WHAT THE EXERCISE ASKS: In the records that follow, locate every line with "KiCad" and extract it.

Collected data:
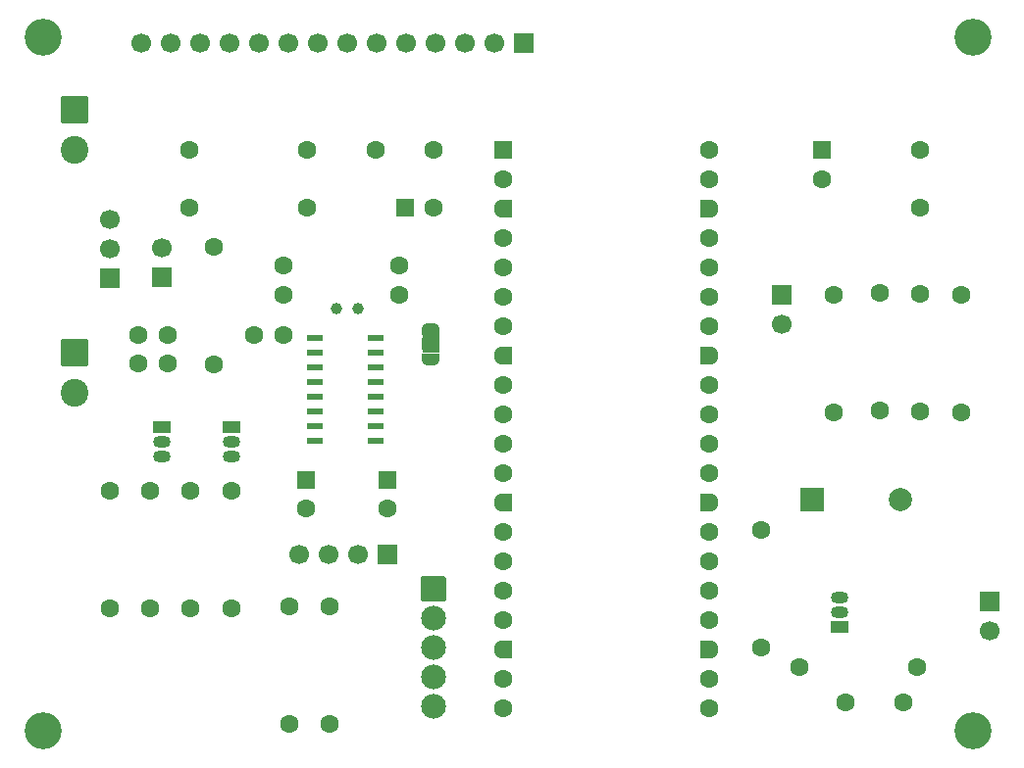
<source format=gbr>
%TF.GenerationSoftware,KiCad,Pcbnew,9.0.3*%
%TF.CreationDate,2025-08-11T18:10:46+02:00*%
%TF.ProjectId,pico-radio-5,7069636f-2d72-4616-9469-6f2d352e6b69,rev?*%
%TF.SameCoordinates,Original*%
%TF.FileFunction,Soldermask,Bot*%
%TF.FilePolarity,Negative*%
%FSLAX46Y46*%
G04 Gerber Fmt 4.6, Leading zero omitted, Abs format (unit mm)*
G04 Created by KiCad (PCBNEW 9.0.3) date 2025-08-11 18:10:46*
%MOMM*%
%LPD*%
G01*
G04 APERTURE LIST*
G04 Aperture macros list*
%AMRoundRect*
0 Rectangle with rounded corners*
0 $1 Rounding radius*
0 $2 $3 $4 $5 $6 $7 $8 $9 X,Y pos of 4 corners*
0 Add a 4 corners polygon primitive as box body*
4,1,4,$2,$3,$4,$5,$6,$7,$8,$9,$2,$3,0*
0 Add four circle primitives for the rounded corners*
1,1,$1+$1,$2,$3*
1,1,$1+$1,$4,$5*
1,1,$1+$1,$6,$7*
1,1,$1+$1,$8,$9*
0 Add four rect primitives between the rounded corners*
20,1,$1+$1,$2,$3,$4,$5,0*
20,1,$1+$1,$4,$5,$6,$7,0*
20,1,$1+$1,$6,$7,$8,$9,0*
20,1,$1+$1,$8,$9,$2,$3,0*%
%AMFreePoly0*
4,1,37,0.603843,0.796157,0.639018,0.796157,0.711114,0.766294,0.766294,0.711114,0.796157,0.639018,0.796157,0.603843,0.800000,0.600000,0.800000,-0.600000,0.796157,-0.603843,0.796157,-0.639018,0.766294,-0.711114,0.711114,-0.766294,0.639018,-0.796157,0.603843,-0.796157,0.600000,-0.800000,0.000000,-0.800000,0.000000,-0.796148,-0.078414,-0.796148,-0.232228,-0.765552,-0.377117,-0.705537,
-0.507515,-0.618408,-0.618408,-0.507515,-0.705537,-0.377117,-0.765552,-0.232228,-0.796148,-0.078414,-0.796148,0.078414,-0.765552,0.232228,-0.705537,0.377117,-0.618408,0.507515,-0.507515,0.618408,-0.377117,0.705537,-0.232228,0.765552,-0.078414,0.796148,0.000000,0.796148,0.000000,0.800000,0.600000,0.800000,0.603843,0.796157,0.603843,0.796157,$1*%
%AMFreePoly1*
4,1,37,0.000000,0.796148,0.078414,0.796148,0.232228,0.765552,0.377117,0.705537,0.507515,0.618408,0.618408,0.507515,0.705537,0.377117,0.765552,0.232228,0.796148,0.078414,0.796148,-0.078414,0.765552,-0.232228,0.705537,-0.377117,0.618408,-0.507515,0.507515,-0.618408,0.377117,-0.705537,0.232228,-0.765552,0.078414,-0.796148,0.000000,-0.796148,0.000000,-0.800000,-0.600000,-0.800000,
-0.603843,-0.796157,-0.639018,-0.796157,-0.711114,-0.766294,-0.766294,-0.711114,-0.796157,-0.639018,-0.796157,-0.603843,-0.800000,-0.600000,-0.800000,0.600000,-0.796157,0.603843,-0.796157,0.639018,-0.766294,0.711114,-0.711114,0.766294,-0.639018,0.796157,-0.603843,0.796157,-0.600000,0.800000,0.000000,0.800000,0.000000,0.796148,0.000000,0.796148,$1*%
%AMFreePoly2*
4,1,23,0.550000,-0.750000,0.000000,-0.750000,0.000000,-0.745722,-0.065263,-0.745722,-0.191342,-0.711940,-0.304381,-0.646677,-0.396677,-0.554381,-0.461940,-0.441342,-0.495722,-0.315263,-0.495722,-0.250000,-0.500000,-0.250000,-0.500000,0.250000,-0.495722,0.250000,-0.495722,0.315263,-0.461940,0.441342,-0.396677,0.554381,-0.304381,0.646677,-0.191342,0.711940,-0.065263,0.745722,0.000000,0.745722,
0.000000,0.750000,0.550000,0.750000,0.550000,-0.750000,0.550000,-0.750000,$1*%
%AMFreePoly3*
4,1,23,0.000000,0.745722,0.065263,0.745722,0.191342,0.711940,0.304381,0.646677,0.396677,0.554381,0.461940,0.441342,0.495722,0.315263,0.495722,0.250000,0.500000,0.250000,0.500000,-0.250000,0.495722,-0.250000,0.495722,-0.315263,0.461940,-0.441342,0.396677,-0.554381,0.304381,-0.646677,0.191342,-0.711940,0.065263,-0.745722,0.000000,-0.745722,0.000000,-0.750000,-0.550000,-0.750000,
-0.550000,0.750000,0.000000,0.750000,0.000000,0.745722,0.000000,0.745722,$1*%
G04 Aperture macros list end*
%ADD10C,3.200000*%
%ADD11R,1.500000X1.050000*%
%ADD12O,1.500000X1.050000*%
%ADD13C,1.600000*%
%ADD14RoundRect,0.250000X-0.550000X-0.550000X0.550000X-0.550000X0.550000X0.550000X-0.550000X0.550000X0*%
%ADD15R,1.700000X1.700000*%
%ADD16C,1.700000*%
%ADD17RoundRect,0.250000X-0.550000X0.550000X-0.550000X-0.550000X0.550000X-0.550000X0.550000X0.550000X0*%
%ADD18RoundRect,0.250001X-0.949999X0.949999X-0.949999X-0.949999X0.949999X-0.949999X0.949999X0.949999X0*%
%ADD19C,2.400000*%
%ADD20C,1.000000*%
%ADD21C,2.134400*%
%ADD22RoundRect,0.102000X0.965200X-0.965200X0.965200X0.965200X-0.965200X0.965200X-0.965200X-0.965200X0*%
%ADD23RoundRect,0.200000X-0.600000X-0.600000X0.600000X-0.600000X0.600000X0.600000X-0.600000X0.600000X0*%
%ADD24FreePoly0,0.000000*%
%ADD25FreePoly1,0.000000*%
%ADD26R,2.000000X2.000000*%
%ADD27C,2.000000*%
%ADD28R,1.397000X0.558800*%
%ADD29FreePoly2,90.000000*%
%ADD30R,1.500000X1.000000*%
%ADD31FreePoly3,90.000000*%
G04 APERTURE END LIST*
%TO.C,JP1*%
G36*
X66500000Y-71050000D02*
G01*
X65000000Y-71050000D01*
X65000000Y-69550000D01*
X66500000Y-69550000D01*
X66500000Y-71050000D01*
G37*
%TD*%
D10*
%TO.C,REF\u002A\u002A*%
X32250000Y-43750000D03*
%TD*%
D11*
%TO.C,Q3*%
X101000000Y-94770000D03*
D12*
X101000000Y-93500000D03*
X101000000Y-92230000D03*
%TD*%
D13*
%TO.C,L1*%
X55080000Y-53500000D03*
X44920000Y-53500000D03*
%TD*%
%TO.C,C9*%
X66000000Y-53500000D03*
X61000000Y-53500000D03*
%TD*%
D14*
%TO.C,C8*%
X63500000Y-58500000D03*
D13*
X66000000Y-58500000D03*
%TD*%
D15*
%TO.C,SW1*%
X96000000Y-66000000D03*
D16*
X96000000Y-68540000D03*
%TD*%
D15*
%TO.C,J2*%
X38000000Y-64580000D03*
D16*
X38000000Y-62040000D03*
X38000000Y-59500000D03*
%TD*%
D13*
%TO.C,R3*%
X53500000Y-93000000D03*
X53500000Y-103160000D03*
%TD*%
D17*
%TO.C,C7*%
X99500000Y-53544888D03*
D13*
X99500000Y-56044888D03*
%TD*%
%TO.C,L2*%
X47000000Y-61920000D03*
X47000000Y-72080000D03*
%TD*%
%TO.C,R4*%
X57000000Y-93000000D03*
X57000000Y-103160000D03*
%TD*%
%TO.C,JP2*%
X97590000Y-98250000D03*
X107750000Y-98250000D03*
%TD*%
%TO.C,R7*%
X38000000Y-93160000D03*
X38000000Y-83000000D03*
%TD*%
%TO.C,C2*%
X63000000Y-63500000D03*
X63000000Y-66000000D03*
%TD*%
%TO.C,R10*%
X48500000Y-93160000D03*
X48500000Y-83000000D03*
%TD*%
%TO.C,C6*%
X108000000Y-53500000D03*
X108000000Y-58500000D03*
%TD*%
D10*
%TO.C,REF\u002A\u002A*%
X112500000Y-43750000D03*
%TD*%
D15*
%TO.C,U2*%
X73750000Y-44250000D03*
D16*
X71210000Y-44250000D03*
X68670000Y-44250000D03*
X66130000Y-44250000D03*
X63590000Y-44250000D03*
X61050000Y-44250000D03*
X58510000Y-44250000D03*
X55970000Y-44250000D03*
X53430000Y-44250000D03*
X50890000Y-44250000D03*
X48350000Y-44250000D03*
X45810000Y-44250000D03*
X43270000Y-44250000D03*
X40730000Y-44250000D03*
%TD*%
D18*
%TO.C,J3*%
X35000000Y-50000000D03*
D19*
X35000000Y-53500000D03*
%TD*%
D13*
%TO.C,R11*%
X94250000Y-96500000D03*
X94250000Y-86340000D03*
%TD*%
%TO.C,R9*%
X41500000Y-93160000D03*
X41500000Y-83000000D03*
%TD*%
D11*
%TO.C,Q1*%
X42500000Y-77500000D03*
D12*
X42500000Y-78770000D03*
X42500000Y-80040000D03*
%TD*%
D15*
%TO.C,J1*%
X62000000Y-88500000D03*
D16*
X59460000Y-88500000D03*
X56920000Y-88500000D03*
X54380000Y-88500000D03*
%TD*%
D20*
%TO.C,Y1*%
X59450000Y-67255000D03*
X57550000Y-67255000D03*
%TD*%
D13*
%TO.C,R8*%
X45000000Y-93160000D03*
X45000000Y-83000000D03*
%TD*%
D15*
%TO.C,J5*%
X114000000Y-92500000D03*
D16*
X114000000Y-95040000D03*
%TD*%
D13*
%TO.C,C12*%
X53000000Y-69500000D03*
X50500000Y-69500000D03*
%TD*%
D10*
%TO.C,REF\u002A\u002A*%
X32250000Y-103750000D03*
%TD*%
D15*
%TO.C,L4*%
X42500000Y-64540000D03*
D16*
X42500000Y-62000000D03*
%TD*%
D10*
%TO.C,REF\u002A\u002A*%
X112500000Y-103750000D03*
%TD*%
D13*
%TO.C,R5*%
X104500000Y-76000000D03*
X104500000Y-65840000D03*
%TD*%
%TO.C,L3*%
X44920000Y-58500000D03*
X55080000Y-58500000D03*
%TD*%
D18*
%TO.C,J4*%
X35000000Y-71000000D03*
D19*
X35000000Y-74500000D03*
%TD*%
D11*
%TO.C,Q2*%
X48500000Y-77500000D03*
D12*
X48500000Y-78770000D03*
X48500000Y-80040000D03*
%TD*%
D13*
%TO.C,R6*%
X100500000Y-66000000D03*
X100500000Y-76160000D03*
%TD*%
D17*
%TO.C,C5*%
X55000000Y-82000000D03*
D13*
X55000000Y-84500000D03*
%TD*%
%TO.C,C1*%
X53000000Y-66000000D03*
X53000000Y-63500000D03*
%TD*%
D21*
%TO.C,U3*%
X66000000Y-101620000D03*
X66000000Y-99080000D03*
D22*
X66000000Y-91460000D03*
D21*
X66000000Y-96540000D03*
X66000000Y-94000000D03*
%TD*%
D13*
%TO.C,R1*%
X111500000Y-66000000D03*
X111500000Y-76160000D03*
%TD*%
D23*
%TO.C,A1*%
X72000000Y-53500000D03*
D13*
X72000000Y-56040000D03*
D24*
X72000000Y-58580000D03*
D13*
X72000000Y-61120000D03*
X72000000Y-63660000D03*
X72000000Y-66200000D03*
X72000000Y-68740000D03*
D24*
X72000000Y-71280000D03*
D13*
X72000000Y-73820000D03*
X72000000Y-76360000D03*
X72000000Y-78900000D03*
X72000000Y-81440000D03*
D24*
X72000000Y-83980000D03*
D13*
X72000000Y-86520000D03*
X72000000Y-89060000D03*
X72000000Y-91600000D03*
X72000000Y-94140000D03*
D24*
X72000000Y-96680000D03*
D13*
X72000000Y-99220000D03*
X72000000Y-101760000D03*
X89780000Y-101760000D03*
X89780000Y-99220000D03*
D25*
X89780000Y-96680000D03*
D13*
X89780000Y-94140000D03*
X89780000Y-91600000D03*
X89780000Y-89060000D03*
X89780000Y-86520000D03*
D25*
X89780000Y-83980000D03*
D13*
X89780000Y-81440000D03*
X89780000Y-78900000D03*
X89780000Y-76360000D03*
X89780000Y-73820000D03*
D25*
X89780000Y-71280000D03*
D13*
X89780000Y-68740000D03*
X89780000Y-66200000D03*
X89780000Y-63660000D03*
X89780000Y-61120000D03*
D25*
X89780000Y-58580000D03*
D13*
X89780000Y-56040000D03*
X89780000Y-53500000D03*
%TD*%
%TO.C,C11*%
X40500000Y-69500000D03*
X43000000Y-69500000D03*
%TD*%
D26*
%TO.C,BZ1*%
X98650000Y-83750000D03*
D27*
X106250000Y-83750000D03*
%TD*%
D17*
%TO.C,C4*%
X62000000Y-82000000D03*
D13*
X62000000Y-84500000D03*
%TD*%
%TO.C,C3*%
X101500000Y-101250000D03*
X106500000Y-101250000D03*
%TD*%
%TO.C,C10*%
X43000000Y-72000000D03*
X40500000Y-72000000D03*
%TD*%
%TO.C,R2*%
X108000000Y-76080000D03*
X108000000Y-65920000D03*
%TD*%
D28*
%TO.C,U1*%
X55691400Y-78635000D03*
X55691400Y-77365000D03*
X55691400Y-76095000D03*
X55691400Y-74825000D03*
X55691400Y-73555000D03*
X55691400Y-72285000D03*
X55691400Y-71015000D03*
X55691400Y-69745000D03*
X61000000Y-69745000D03*
X61000000Y-71015000D03*
X61000000Y-72285000D03*
X61000000Y-73555000D03*
X61000000Y-74825000D03*
X61000000Y-76095000D03*
X61000000Y-77365000D03*
X61000000Y-78635000D03*
%TD*%
D29*
%TO.C,JP1*%
X65750000Y-71600000D03*
D30*
X65750000Y-70300000D03*
D31*
X65750000Y-69000000D03*
%TD*%
M02*

</source>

RESULT OF THIS EXERCISE:
%TF.GenerationSoftware,KiCad,Pcbnew,9.0.3*%
G04 Created by KiCad (PCBNEW 9.0.3) date 2025-08-11 18:10:46*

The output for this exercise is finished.